By the time we finish, my mouth is dry and I've run out of activities for us to do. It's been a solid hour and half of intense discovery. X seems to have run out of questions, and I collapse on the couch drinking my tea while they play with their superhero figurines.
*Approximately 10 minutes later*
"Mouse, in Star Wars..."
Ah, I think to myself. We are on to the familiar ground of superheroes and Sci-Fi. Our attention is officially diverted onto a new topic.
"...Darth Vader's mask makes a noise. Is it assisting his breathing with positive airway pressure?"
What. I just... Did they just... what?!
That extraordinary brain. That magnificent, curious, gorgeous brain! X had spent that period of silence digesting what we had spoken about.
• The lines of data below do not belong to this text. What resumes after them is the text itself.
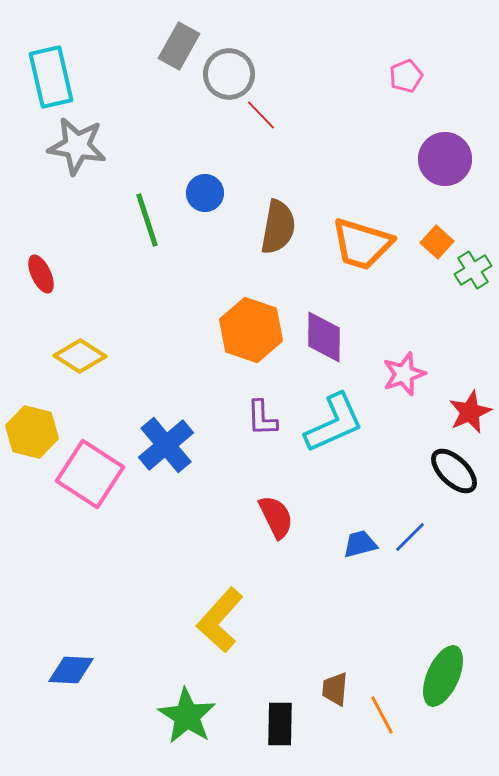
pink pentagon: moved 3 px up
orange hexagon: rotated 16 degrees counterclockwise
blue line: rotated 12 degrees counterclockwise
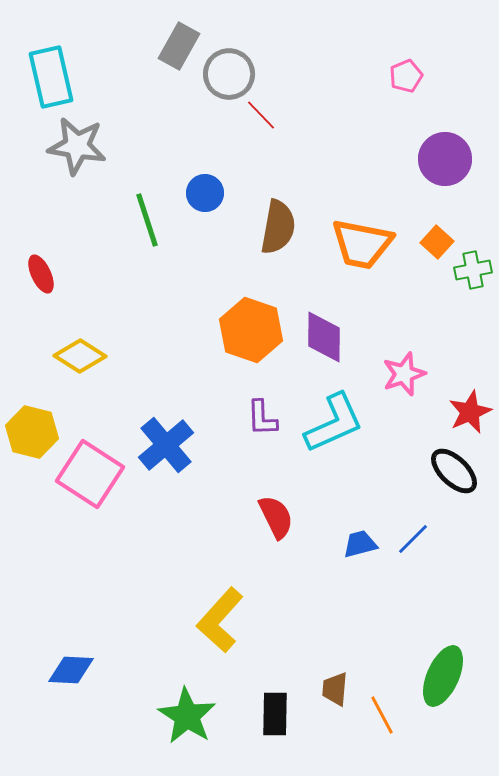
orange trapezoid: rotated 6 degrees counterclockwise
green cross: rotated 21 degrees clockwise
blue line: moved 3 px right, 2 px down
black rectangle: moved 5 px left, 10 px up
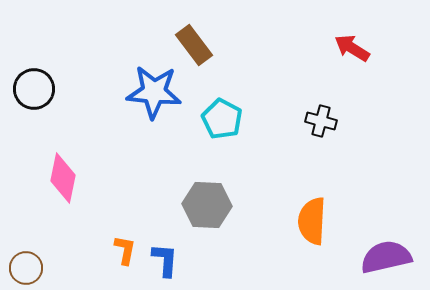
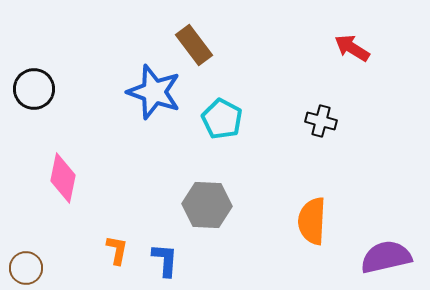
blue star: rotated 14 degrees clockwise
orange L-shape: moved 8 px left
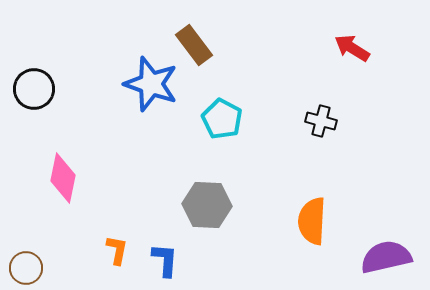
blue star: moved 3 px left, 8 px up
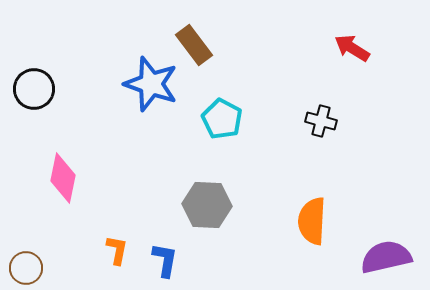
blue L-shape: rotated 6 degrees clockwise
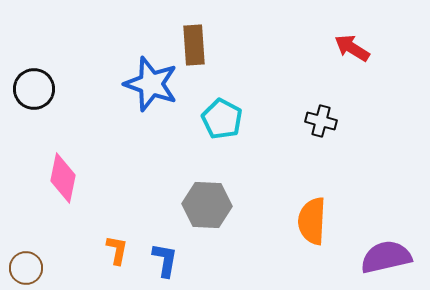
brown rectangle: rotated 33 degrees clockwise
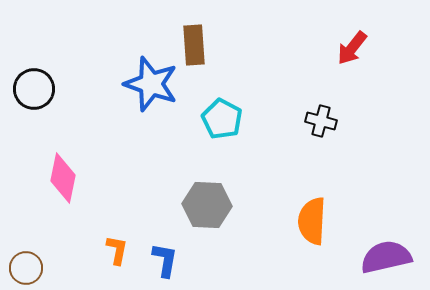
red arrow: rotated 84 degrees counterclockwise
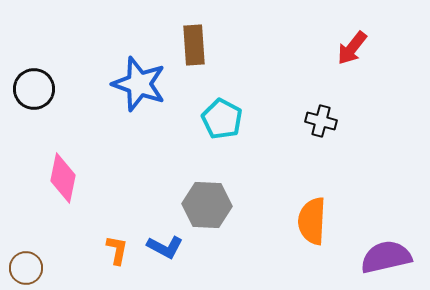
blue star: moved 12 px left
blue L-shape: moved 13 px up; rotated 108 degrees clockwise
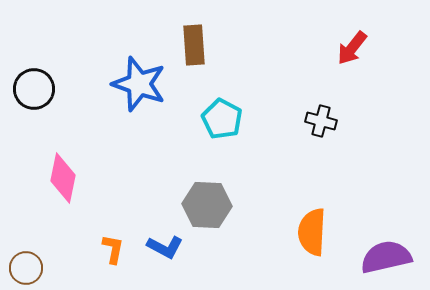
orange semicircle: moved 11 px down
orange L-shape: moved 4 px left, 1 px up
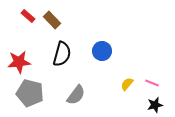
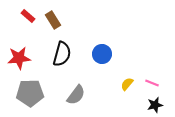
brown rectangle: moved 1 px right; rotated 12 degrees clockwise
blue circle: moved 3 px down
red star: moved 4 px up
gray pentagon: rotated 16 degrees counterclockwise
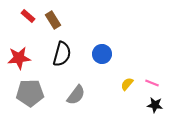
black star: rotated 21 degrees clockwise
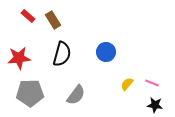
blue circle: moved 4 px right, 2 px up
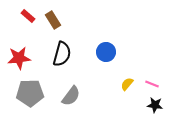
pink line: moved 1 px down
gray semicircle: moved 5 px left, 1 px down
Tried to make sense of it in a way that is relevant to them. Then BAM! They found it, a link to help clarify these new concepts.
I remember when I was a student finally understanding what PEEP (positive end-expiratory pressure) was by walking up the stairs of the underground on a trip in London and finding the wind pressure so intense that it was hard to breathe. That was my Eureka moment, and this was theirs.
So yes, that was exactly what Darth Vader's mask was doing. After that, X has never asked me about my work again. Curiosity officially sated. To be honest, I'm not even sure if they /remember/ that conversation, five years later. I, however, will remember it for the rest of my life.